For some business processes, we have to start a workflow in transactions to ensure data consistency. For example:
start a transaction
write in DB;
write in DB again;
start workflow (RPC call to Temporal server);
write in DB again;
commit the transaction.
We considered a few options:
Leave the RPC call in a transaction, but keep it as close to the end as possible. This approach helps to reach atomic execution in almost every case, but it’s not working if there is more than one workflow has to be started.
Also, it raises the amount of “idle in transaction” DB connections, which can be a major problem.
Move the RPC call out of a transaction. It can harm consistency (the data in the DB has been changed, but the workflow hasn’t started).
Transactional outbox pattern: save the message in the database in the same transaction and set up a dedicated process that going to read from the DB and write to the Temporal server. I didn’t find any existing connector implementation for that, so it will definitely work, but it takes time to implement, test, adopt, and maintain.
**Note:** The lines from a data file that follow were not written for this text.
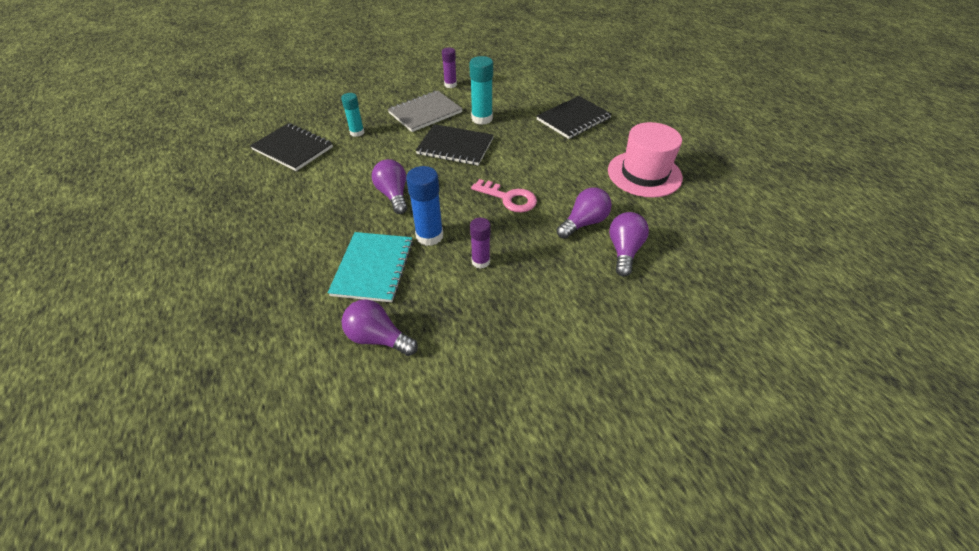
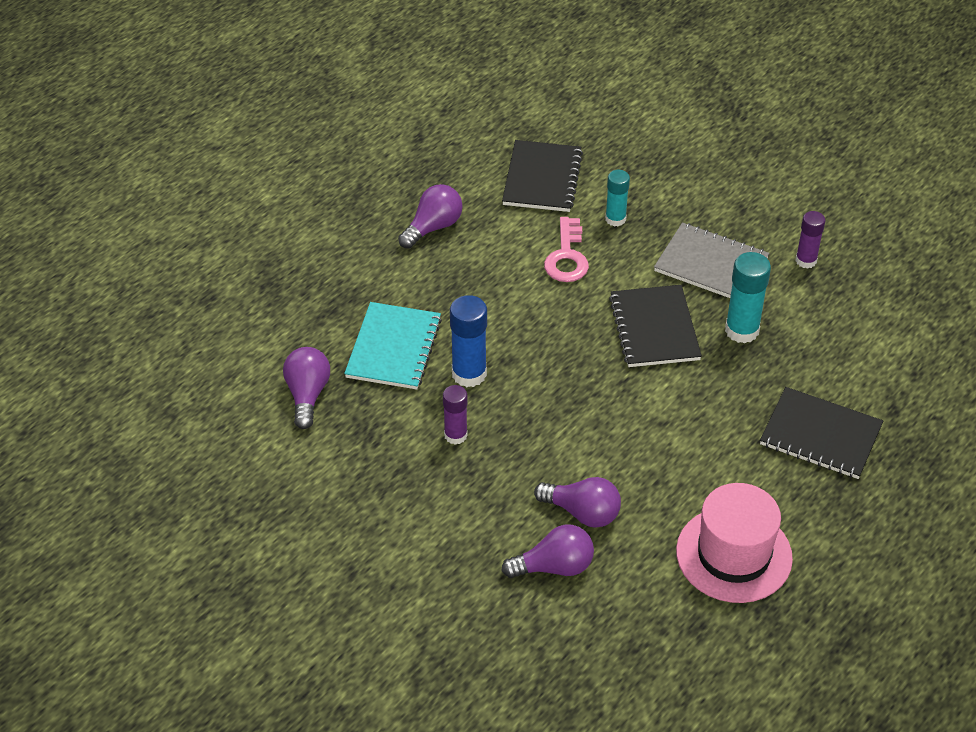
camera: 65 degrees right, 0 degrees up
turquoise notebook [328,232,413,302] -> turquoise notebook turned 60 degrees counterclockwise [344,302,442,389]
purple light bulb [372,159,407,214] -> purple light bulb moved to [398,184,463,249]
pink key [471,179,537,213] -> pink key moved to [544,217,589,282]

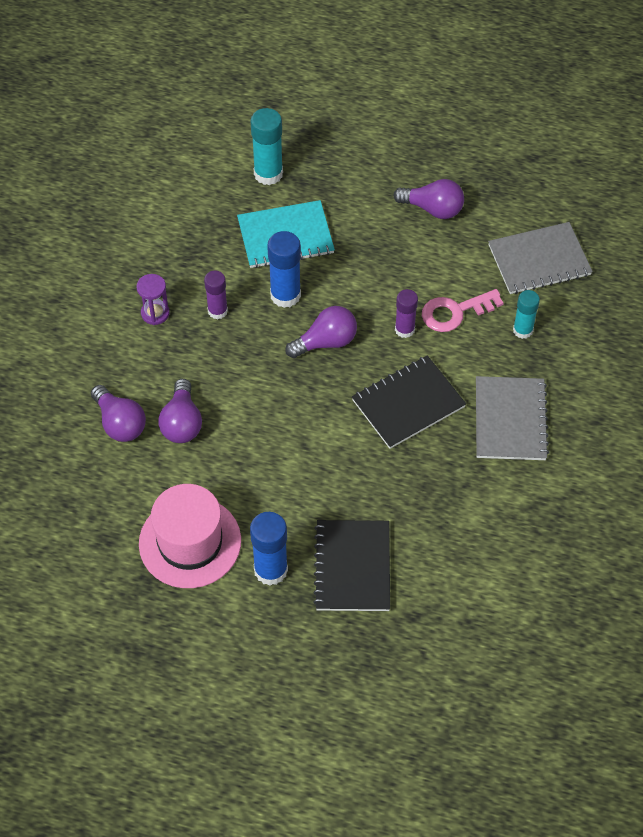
camera: 65 degrees right, 10 degrees up
purple light bulb [283,347,330,429] -> purple light bulb moved to [285,306,357,358]
black notebook [502,140,583,212] -> grey notebook [488,222,593,294]
turquoise glue stick [725,252,771,343] -> turquoise glue stick moved to [250,108,283,185]
purple glue stick [796,211,826,269] -> purple glue stick moved to [395,289,418,338]
none -> purple hourglass [137,274,170,325]
none -> blue glue stick [250,512,288,586]

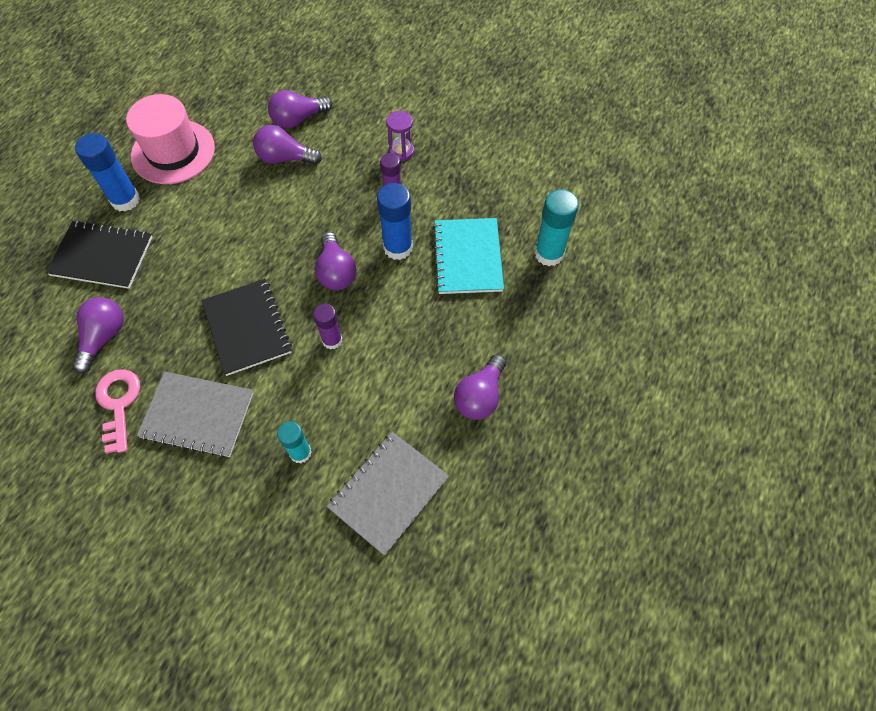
camera: 100 degrees right, 5 degrees up
pink key [422,289,504,332] -> pink key moved to [95,369,140,454]
grey notebook [488,222,593,294] -> grey notebook turned 45 degrees clockwise [326,432,449,555]
none -> purple light bulb [72,297,124,373]

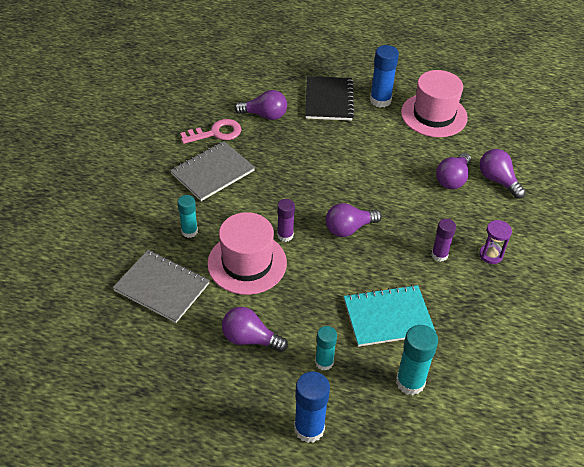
camera: 80 degrees right, 15 degrees down
grey notebook [137,371,253,458] -> grey notebook turned 45 degrees clockwise [170,141,255,201]
black notebook [202,279,292,376] -> none
purple light bulb [253,125,322,165] -> purple light bulb turned 150 degrees counterclockwise [436,153,471,189]
blue glue stick [377,183,413,260] -> blue glue stick moved to [294,371,330,443]
none -> pink hat [207,212,287,295]
none -> turquoise glue stick [315,326,337,371]

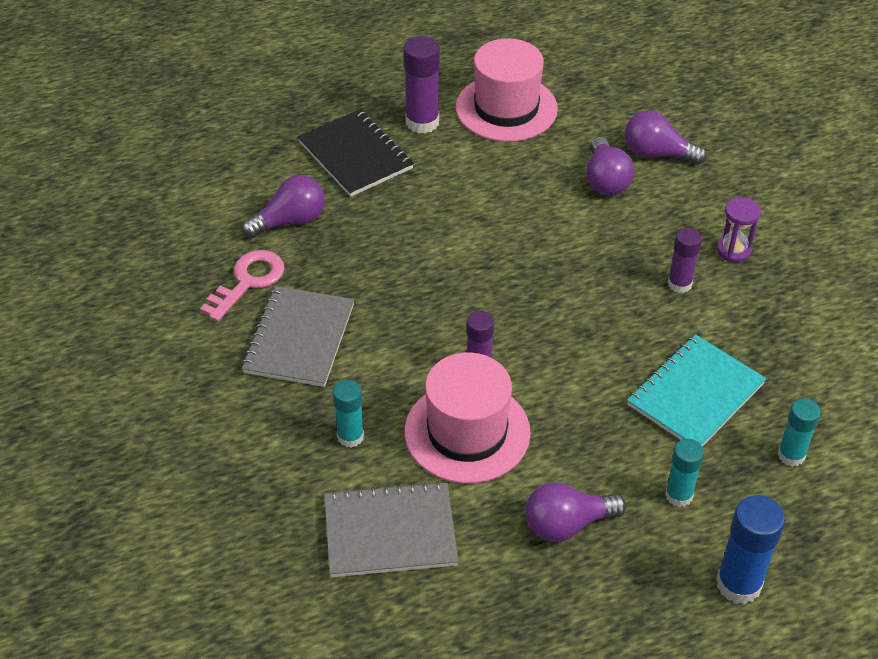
camera: 35 degrees left, 0 degrees up
purple light bulb [326,203,382,237] -> none
blue glue stick [370,45,399,108] -> purple glue stick [403,36,440,133]
turquoise glue stick [396,325,438,395] -> turquoise glue stick [778,399,821,467], size x0.65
Is there any recommended way to ensure the atomic workflow start-up process?
PS: We’re so concerned about “start_workflow” failing not just out of pure curiosity, but because we have a considerable amount of long-running requests.
Could consider triggering the workflow and have it perform db writes via activities. While your workflow exec is running, Temporal guarantees its uniqueness (no possible to have more than one execution running with same workflow id on same namespace at the same time)
I think you may also need to consider client crashes. For example suppose your client crashes between starting the workflow and committing the transaction. Now you’ve started the workflow but that isn’t recorded in the database.
With the transactional outbox pattern, you can make the RPC call to start the workflow idempotent (nothing happens if the workflow was already started). Now if the outbox processor client crashes between starting the workflow and clearing the outbox message to start the workflow it’s not a problem, the client can retry and a second call to start the workflow doesn’t do any harm.
With @tihomir’s suggestion the workflow could update the database to say “I’m now running”. That also can be idempotent (two writes to the database saying “I’m running” leaves the database in the same state). With durable workflow execution the activity to write “I’m running” to the database can be automatically retried until successful.
With two separate systems like this you can’t cause both of them to be updated simultaneously (to start a workflow and record that in a transaction at the same time). What you can do is ensure that state is communicated reliably between systems. With the outbox pattern, you record in your transaction your intent to start the workflow, and then with the outbox processor pattern the workflow will be started eventually even in the presence of crashes. Likewise if you have the workflow record its state in the database, that database update will be written the the database eventually even if there are crashes.
From the point of view of the database, you can reliably, consistently and atomically record events: “we have made the decision to start the workflow” and “the workflow has started”. In between there will be some period of time where the workflow hasn’t started yet or the workflow has started but that fact hasn’t been recorded in the database yet. What you do know is that after the “we will be starting the workflow” event the workflow will be started, and after the “the workflow has started” event the workflow has started.